Cadastro positivo compulsório entra em vigor nesta terça-feira

    Cadastro positivo já existe no país, mas dependia da autorização do indivíduo para que fosse incluído na lista

    Foto: Tânia Rêgo/Agência Brasil

    Entra em vigor nesta terça-feira (9) o cadastro positivo compulsório. O sistema, instituído na Lei Complementar 166, de abril deste ano, prevê a adesão automática no repasse, sem consentimento, de informações de histórico de pagamento de cidadãos a birôs de crédito (como Serasa e SPC – Centralização de Serviços dos Bancos e Serviço de Proteção ao Crédito).

    Eles servirão de base para atribuição de notas de crédito a cada cidadão, que serão utilizadas como referência na tomada de empréstimos e realização de crediários, entre outras operações.

    O cadastro positivo já existe no país. Contudo, dependia da autorização do indivíduo para que fosse incluído na lista.

    A diferença da nova modalidade consiste na adesão automática, sem que a pessoa tenha de dar qualquer permissão para que informações de histórico de pagamento possam ser avaliadas pelos bureaus de crédito para formar as notas.

Registros contidos em um conjunto de dados
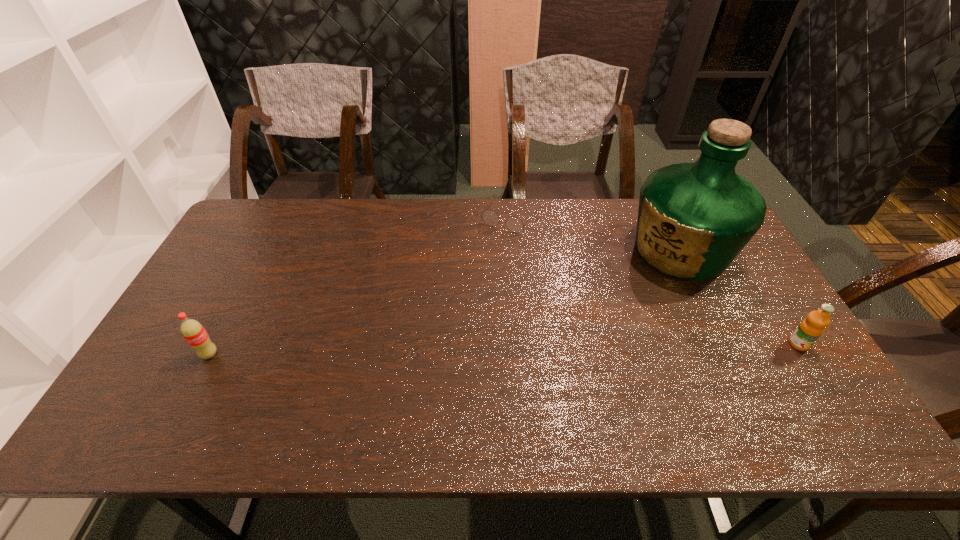
Where is `vacant space located 0.260m on the label side of the liquor`? This screenshot has height=540, width=960. vacant space located 0.260m on the label side of the liquor is located at coordinates (587, 313).

Identify the location of free location located on the label side of the liquor. click(x=615, y=294).

Identify the location of free space located 0.090m on the label side of the liquor. Image resolution: width=960 pixels, height=540 pixels. (627, 286).

Locate an element on the screen. The height and width of the screenshot is (540, 960). spectacles at the far edge is located at coordinates (514, 224).

The width and height of the screenshot is (960, 540). I want to click on liquor that is at the far edge, so click(693, 220).

Where is `object that is at the left edge`? object that is at the left edge is located at coordinates (193, 332).

Where is `orange juice that is at the right edge`? The height and width of the screenshot is (540, 960). orange juice that is at the right edge is located at coordinates (810, 329).

This screenshot has height=540, width=960. Identify the location of liquor present at the right edge. (693, 220).

At what (x,y) coordinates should I click in order to perform the action: click on object that is at the far right corner. Please return your answer as a coordinate pair (x, y). The height and width of the screenshot is (540, 960). Looking at the image, I should click on (693, 220).

Where is `free region at the far edge of the desktop`? The image size is (960, 540). free region at the far edge of the desktop is located at coordinates (564, 212).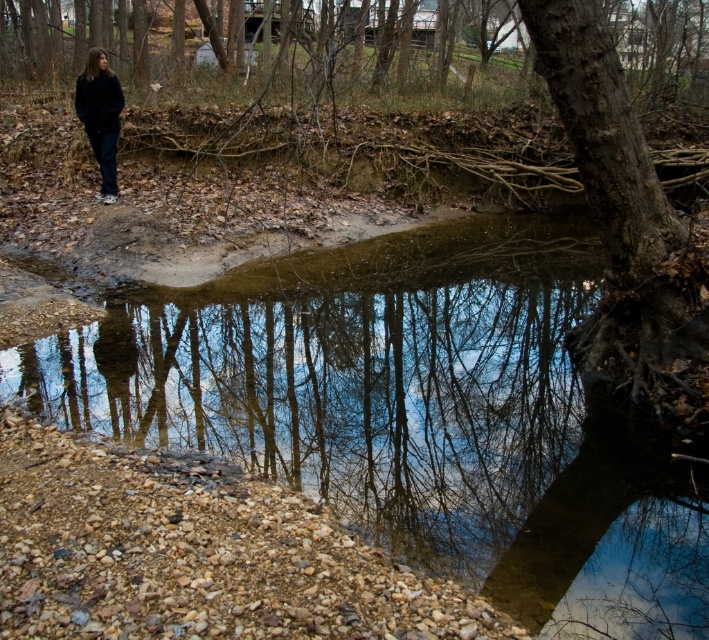
Does clear water at center have a greater height compared to dark blue jeans at left?

No.

Between point (372, 412) and point (106, 179), which one is positioned behind?

The point (106, 179) is behind.

Where is `clear water at center`? clear water at center is located at coordinates (413, 412).

In order to click on clear water at center in this screenshot , I will do `click(413, 412)`.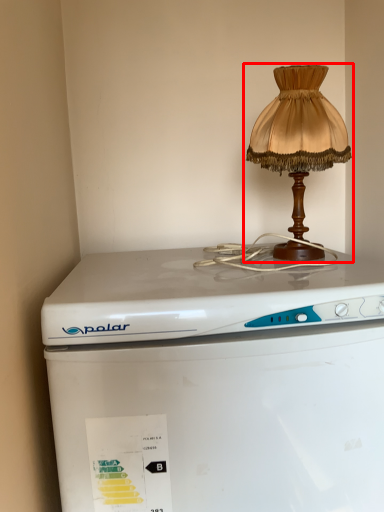
Question: From the image's perspective, what is the correct spatial relationship of lamp (annotated by the red box) in relation to home appliance?

Choices:
 (A) below
 (B) above

Answer: (B)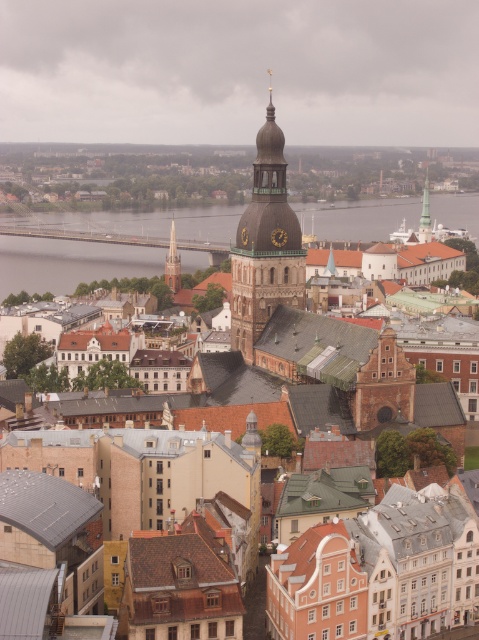
You are a tourist standing in the square in front of the gold textured clock tower at center and the green copper spire at upper center. Which one would you see first as you look up from the ground?

The gold textured clock tower at center is closer to the viewer than the green copper spire at upper center, so you would see the gold textured clock tower at center first when looking up.

You are standing in the historic cityscape of Riga, Latvia, looking at the Dome Cathedral. You notice two points marked in the scene. Which point, point (79, 280) or point (178, 260), is closer to you?

Point (79, 280) is closer to you because it is further to the viewer than point (178, 260).

You are a tourist standing in the middle of the historic city of Riga, Latvia. You notice the gold textured clock tower at center and the smooth silver spire at center. Which one of these two structures is taller?

The gold textured clock tower at center is taller than the smooth silver spire at center.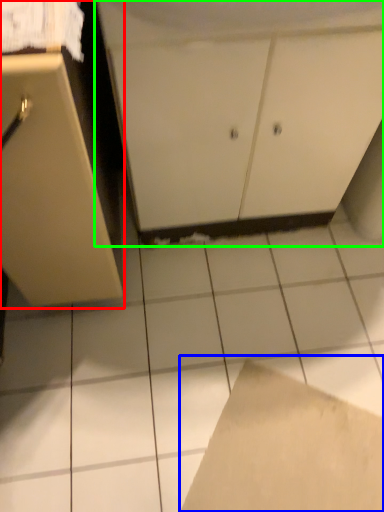
Question: Which object is the farthest from cabinetry (highlighted by a red box)? Choose among these: cardboard (highlighted by a blue box) or cabinetry (highlighted by a green box).

Choices:
 (A) cardboard
 (B) cabinetry

Answer: (A)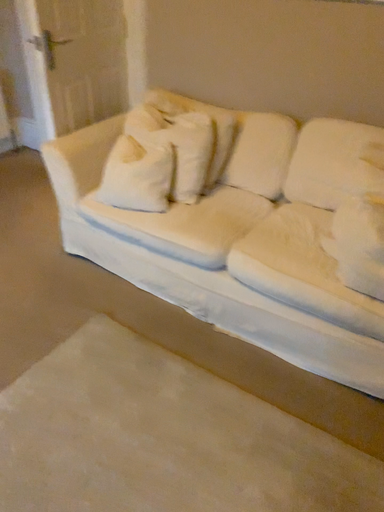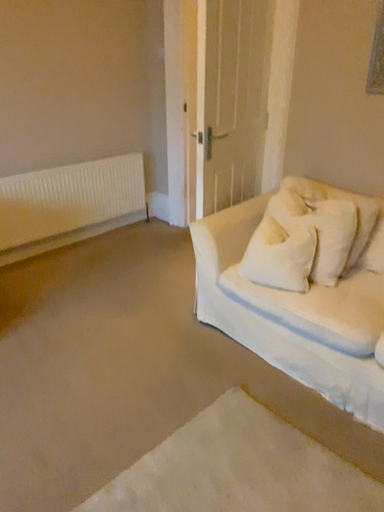
Question: How did the camera likely rotate when shooting the video?

Choices:
 (A) rotated upward
 (B) rotated downward

Answer: (A)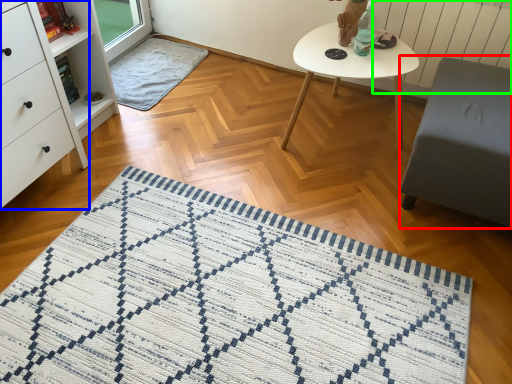
Question: Which is nearer to the swivel chair (highlighted by a red box)? chest of drawers (highlighted by a blue box) or radiator (highlighted by a green box).

Choices:
 (A) chest of drawers
 (B) radiator

Answer: (B)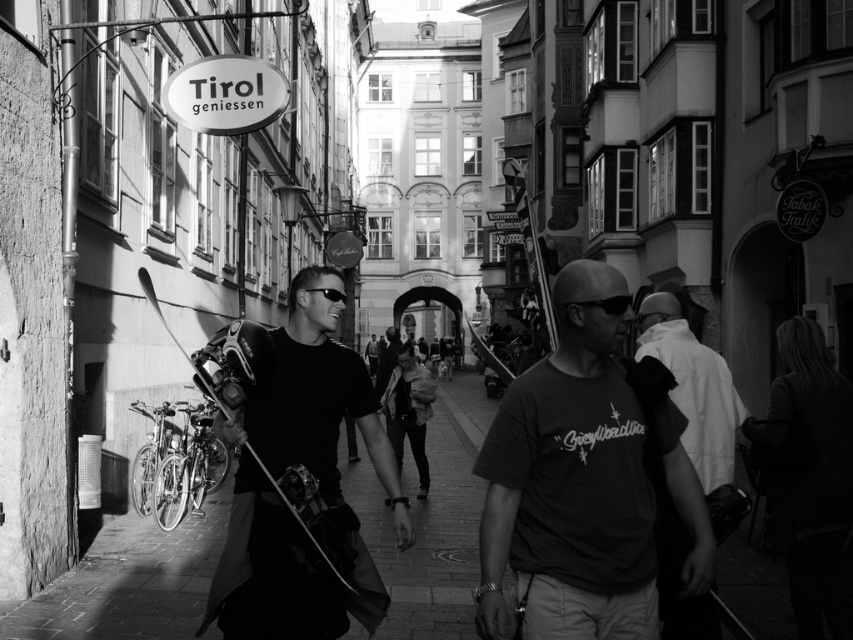
Question: Which of the following is the closest to the observer?

Choices:
 (A) matte black goggles at center
 (B) black matte skateboard at center

Answer: (B)

Question: Can you confirm if dark gray t-shirt at center is positioned above black matte skateboard at center?

Choices:
 (A) yes
 (B) no

Answer: (B)

Question: Does white cotton shirt at right appear on the left side of matte black goggles at center?

Choices:
 (A) yes
 (B) no

Answer: (B)

Question: Does black matte skateboard at center lie in front of white cotton shirt at right?

Choices:
 (A) no
 (B) yes

Answer: (A)

Question: Which object is positioned farthest from the white cotton shirt at right?

Choices:
 (A) matte black goggles at center
 (B) dark gray t-shirt at center
 (C) dark fabric bag at right

Answer: (B)

Question: Estimate the real-world distances between objects in this image. Which object is farther from the dark fabric bag at right?

Choices:
 (A) white cotton shirt at right
 (B) smooth concrete pavement at center
 (C) black matte skateboard at center
 (D) matte black goggles at center

Answer: (B)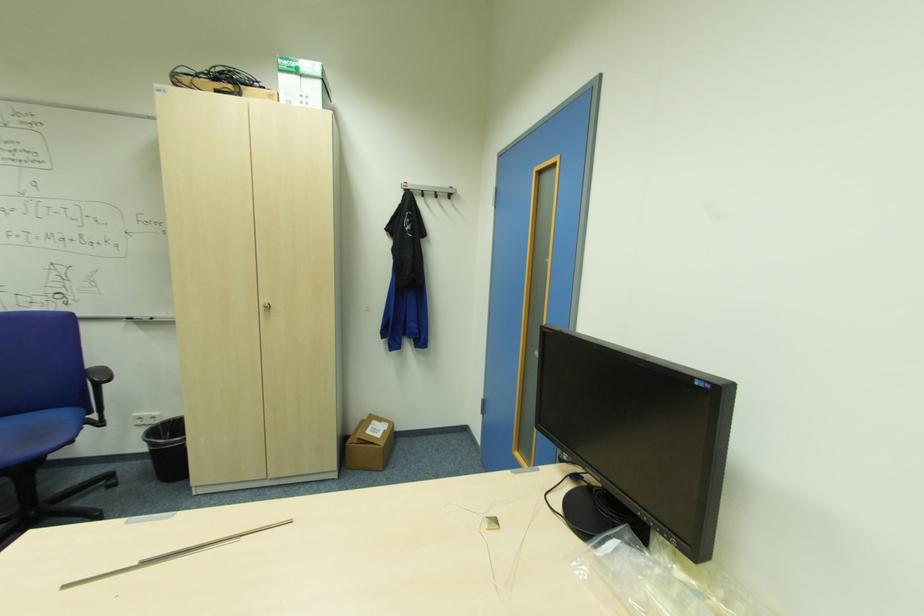
The location [301,83] corresponds to which object?

This point indicates the white and green box.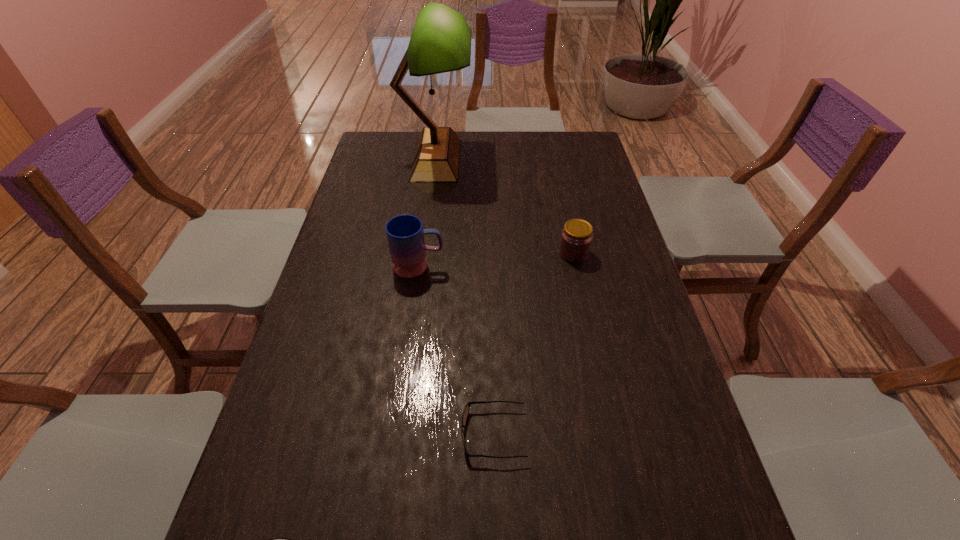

[TAREFA PROPOSTA 1]:
Cite literalmente a parte da notícia sobre o cadastro positivo compulsório que vai de "Cadastro positivo já existe no país, mas" até "Proteção ao Crédito).", inclusive.
[TAREFA PROPOSTA 2]:
Segundo a notícia sobre o cadastro positivo compulsório, qual norma instituiu o sistema?
[TAREFA PROPOSTA 3]:
Enumere todas as organizações mencionadas pelo nome na notícia sobre o cadastro positivo compulsório, incluindo a que consta no crédito da foto.

[ESPAÇO DE RESPOSTA 1]:
Cadastro positivo já existe no país, mas dependia da autorização do indivíduo para que fosse incluído na lista

    Foto: Tânia Rêgo/Agência Brasil

    Entra em vigor nesta terça-feira (9) o cadastro positivo compulsório. O sistema, instituído na Lei Complementar 166, de abril deste ano, prevê a adesão automática no repasse, sem consentimento, de informações de histórico de pagamento de cidadãos a birôs de crédito (como Serasa e SPC – Centralização de Serviços dos Bancos e Serviço de Proteção ao Crédito).

[ESPAÇO DE RESPOSTA 2]:
A Lei Complementar 166, de abril deste ano.

[ESPAÇO DE RESPOSTA 3]:
- Agência Brasil
- Serasa (Centralização de Serviços dos Bancos)
- SPC (Serviço de Proteção ao Crédito)